Subjecting the entire organization to the stress of a change program may not be justified and may even turn out to be counterproductive. Get a thorough understanding of your company's value chain and see how it needs to be reconfigured to fit in with the altered sources of competitive advantage of your industry.
In any business downturn the focus of attention inevitably gets directed towards the need to manage costs of operations. However, an indiscriminate cutting of costs can be counterproductive.
Economic downturns are cyclical and are eventually followed by upturns. Any restructuring undertaken during a downturn should not trap the organization into a surprise when the inevitable upturn arrives as it eventually will.
Do not succumb to the temptation to focus on the immediate short term at the expense of long term viability. Is professional development a luxury at downturns?
How to Change?
The challenge for management during a business slump is to remind the organization that there is a butterfly within each one of us. The process of change may be painful and ugly, but the end result could be exciting, very much like a caterpillar turning into a butterfly.
Employees will be skeptical. Management must 'walk the talk.' Employees have legitimate concerns and they must be addressed. “My door is open” sounds hollow when management only wants a captive audience for its monologue!
How do you get an organization behind you at such trying times?
Clarify the issues and get a 'buy in' from the organization before trying to implement the change. Leadership is about managing energy.
“If leaders don't manage people's energy and their emotion and their fear, then what is going to happen is very predictable” explains Management Consultant Blanchard. Employees will spend more energy worrying about things they cannot control.
Be open with information even if it is bad. In the absence of information employees create their own conclusions. At the same time do not forget the bright spots. Let people know that all is not gloom and doom.
Rally the entire organization behind one objective of the need for change. While this idea is indisputably valid, achieving organizational cohesion is not easy particularly at uncertain times.
Change is viewed differently by individuals. The perceived impact on themselves of the change results in the energy of response which is not uniform throughout the organization.
Paul Strebel, an IMD prefessor refers to “Response Clusters” within organizations and identifies four typical clusters in most business organizations. These are change agents, traditionalists, bystanders and resistors.
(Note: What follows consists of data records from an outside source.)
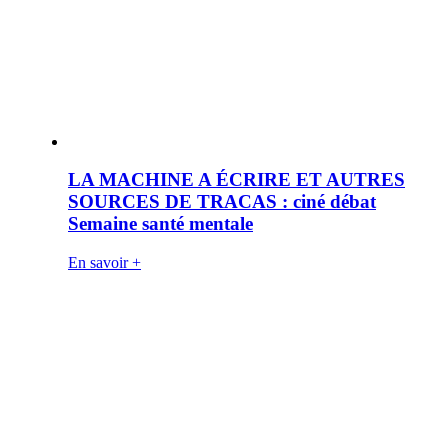
LA MACHINE A ÉCRIRE ET AUTRES
SOURCES DE TRACAS : ciné débat
Semaine santé mentale
En savoir +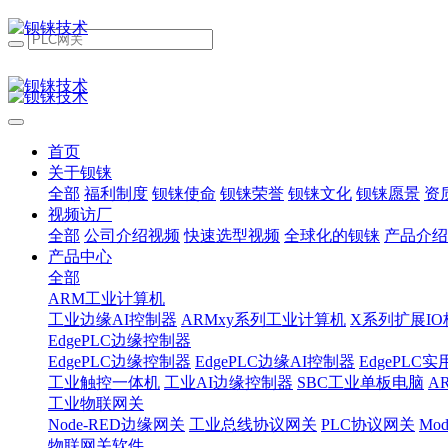
首页
关于钡铼
全部
福利制度
钡铼使命
钡铼荣誉
钡铼文化
钡铼愿景
资
视频访厂
全部
公司介绍视频
快速选型视频
全球化的钡铼
产品介绍
产品中心
全部
ARM工业计算机
工业边缘AI控制器
ARMxy系列工业计算机
X系列扩展IO
EdgePLC边缘控制器
EdgePLC边缘控制器
EdgePLC边缘AI控制器
EdgePLC
工业触控一体机
工业AI边缘控制器
SBC工业单板电脑
A
工业物联网关
Node-RED边缘网关
工业总线协议网关
PLC协议网关
Mo
物联网关软件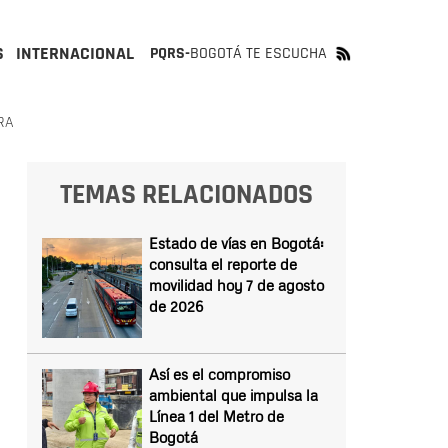
S
INTERNACIONAL
PQRS-
BOGOTÁ TE ESCUCHA
RA
TEMAS RELACIONADOS
Estado de vías en Bogotá:
consulta el reporte de
movilidad hoy 7 de agosto
de 2026
Así es el compromiso
ambiental que impulsa la
Línea 1 del Metro de
Bogotá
Each of these clusters is different in terms of their perceptions of change and the intensity of their response.
The two clusters that are critical in any organization, and of particular interest in turnaround situations, are the change agents and the resistors. Identify the change agents early on and let them be the apostles for spreading the message of change. The resistors are not to be despised either. They could be the staunchest supporters once converted to the idea of change.
Remember that change fails when management is more focused on increasing the pressure for change rather than reducing the resistance.